2018 konnten laut Berufsbildungsbericht rund 60.000 Lehrstellen nicht besetzt werden. Besonders dramatisch ist die Lage in der Handwerksbranche. Um das zu ändern, sprechen immer mehr Betriebe gezielt Geflüchtete mit guter Schulbildung an. Und es gibt noch weitere Ideen im Kampf gegen den Azubi-Mangel.

Von Anja Nehls | 01.08.2019
Ein Flüchtling schraubt bei seiner Ausbildung zum KFZ-Mechaniker am Unterboden eines PKW / anlässlich der Internationalen Handwerksmesse 2016 in München
Geflüchtete mit guter Schulbildung profitieren von der aktuellen Offensive vieler Betriebe auf der Suche nach Auszubildenden (picture alliance / Sven Simon / Frank Hoermann)
"Also eine Brille, die vorspricht. Die Brille kann man mit jeder Brille montieren, ich habe die Kamera jetzt angemacht und dann liest die Kamera erstmal vor: 'Version 8 ist bereit'."
Issa Attaf steht hinter dem Beratungstisch bei Brillen Marx in Berliner Süden und erklärt einer schwer sehbehinderten Kundin die sprechende Brille:
"Also die Kamera ist bereit - 53 Prozent geladen - ermitteln Sie jetzt die stärksten … und jetzt liest sie vor." - "Also das ist sehr optimal, wenn man einkaufen gehen möchte und die Produkte erkennen, die Kamera liest nicht nur vor, sondern hat auch Gesichtserkennung, Geldscheinerkennung auch und so weiter."

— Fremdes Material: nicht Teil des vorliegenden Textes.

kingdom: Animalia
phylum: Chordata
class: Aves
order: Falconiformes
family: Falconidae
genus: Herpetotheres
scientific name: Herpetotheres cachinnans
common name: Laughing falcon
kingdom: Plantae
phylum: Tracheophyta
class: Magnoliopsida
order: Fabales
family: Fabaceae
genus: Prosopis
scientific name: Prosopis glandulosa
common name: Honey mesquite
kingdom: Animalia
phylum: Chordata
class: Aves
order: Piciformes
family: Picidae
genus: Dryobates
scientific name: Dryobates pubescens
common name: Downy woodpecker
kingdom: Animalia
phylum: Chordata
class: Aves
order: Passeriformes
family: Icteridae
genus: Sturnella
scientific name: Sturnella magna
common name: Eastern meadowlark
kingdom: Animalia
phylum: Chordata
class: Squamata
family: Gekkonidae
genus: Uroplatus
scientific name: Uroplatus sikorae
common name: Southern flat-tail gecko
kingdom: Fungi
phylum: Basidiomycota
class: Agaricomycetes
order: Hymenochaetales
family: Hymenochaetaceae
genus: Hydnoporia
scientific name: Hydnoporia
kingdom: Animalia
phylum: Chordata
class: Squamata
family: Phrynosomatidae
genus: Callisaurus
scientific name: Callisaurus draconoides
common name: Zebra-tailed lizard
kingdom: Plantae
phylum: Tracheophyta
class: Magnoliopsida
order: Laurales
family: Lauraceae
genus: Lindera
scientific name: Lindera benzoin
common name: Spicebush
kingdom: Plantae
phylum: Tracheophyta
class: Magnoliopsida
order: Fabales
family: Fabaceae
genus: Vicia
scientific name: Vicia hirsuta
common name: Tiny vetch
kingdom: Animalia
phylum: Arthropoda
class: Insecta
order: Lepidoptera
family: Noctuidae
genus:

Issa Attaf kam vor dreieinhalb Jahren aus Syrien nach Berlin und hat gerade seine Ausbildung zum Augenoptiker abgeschlossen. Knapp drei Jahre war er hier Lehrling und eigentlich sei man sich eher zufällig beim Fußball über den Weg gelaufen, erinnert sich Meister Peter Ziegner:
"Wir brauchten Mitarbeiter, Augenoptiker sind Mangelware - und wir haben uns verstanden und da haben wir uns einfach auf das Wagnis eingelassen."
Ein Vorteil für beide Seiten
Zum Vorteil für beide Seiten. Allein im Handwerk rechnen die Handwerkskammern in diesem Ausbildungsjahr mit zirka 20.000 Ausbildungsplätzen, die nicht besetzt werden können, klagt der Präsident des Zentralverbands des Deutschen Handwerks, Hans Peter Wollseifer:
"Zunächst mal haben wir wesentlich weniger Schulabgänger, es sind zirka 120.000 weniger als noch vor zehn Jahren. Und dann haben wir auch einen Drang ins Studium, fast 60 Prozent aller Jugendlichen wollen studieren - und dann ist es ganz klar, dass die auch bei der Ausbildung fehlen."
Industriemechaniker-Azubis Dennis Raczkowski (vorn) und Martin Grünefeld beim Hand- beziehungsweise Maschinenbrennschneiden (hinten) im Ausbildungszentrum der Berliner Stadtreinigungsbetriebe BSR. 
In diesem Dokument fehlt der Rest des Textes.